• [Problem]: In the listing below, how many lines contain the word "dieser"? Answer with the number alone.

Information shown: Begin

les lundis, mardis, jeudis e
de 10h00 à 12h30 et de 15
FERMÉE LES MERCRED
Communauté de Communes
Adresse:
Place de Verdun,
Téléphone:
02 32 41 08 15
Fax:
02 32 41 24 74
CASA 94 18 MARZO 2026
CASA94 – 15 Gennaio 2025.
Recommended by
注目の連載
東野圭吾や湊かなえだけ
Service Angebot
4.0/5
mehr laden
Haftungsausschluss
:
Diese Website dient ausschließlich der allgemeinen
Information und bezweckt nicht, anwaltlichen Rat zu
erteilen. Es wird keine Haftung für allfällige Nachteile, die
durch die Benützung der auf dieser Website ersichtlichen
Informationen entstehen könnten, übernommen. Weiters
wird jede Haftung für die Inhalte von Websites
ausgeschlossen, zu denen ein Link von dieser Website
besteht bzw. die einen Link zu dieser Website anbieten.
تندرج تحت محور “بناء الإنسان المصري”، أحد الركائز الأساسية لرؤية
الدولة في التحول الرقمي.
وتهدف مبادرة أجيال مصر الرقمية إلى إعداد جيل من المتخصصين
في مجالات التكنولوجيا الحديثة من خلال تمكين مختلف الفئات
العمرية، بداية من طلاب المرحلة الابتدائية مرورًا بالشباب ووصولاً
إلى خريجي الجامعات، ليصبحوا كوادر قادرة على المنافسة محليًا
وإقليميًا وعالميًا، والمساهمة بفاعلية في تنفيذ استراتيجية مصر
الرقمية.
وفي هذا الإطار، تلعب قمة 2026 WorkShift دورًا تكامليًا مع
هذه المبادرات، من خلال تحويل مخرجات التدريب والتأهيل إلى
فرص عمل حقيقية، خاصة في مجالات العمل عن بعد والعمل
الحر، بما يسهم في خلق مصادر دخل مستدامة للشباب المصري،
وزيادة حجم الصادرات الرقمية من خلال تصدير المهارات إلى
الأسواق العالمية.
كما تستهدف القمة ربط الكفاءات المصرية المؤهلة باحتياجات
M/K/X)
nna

Information shown: End

• [Response]: 3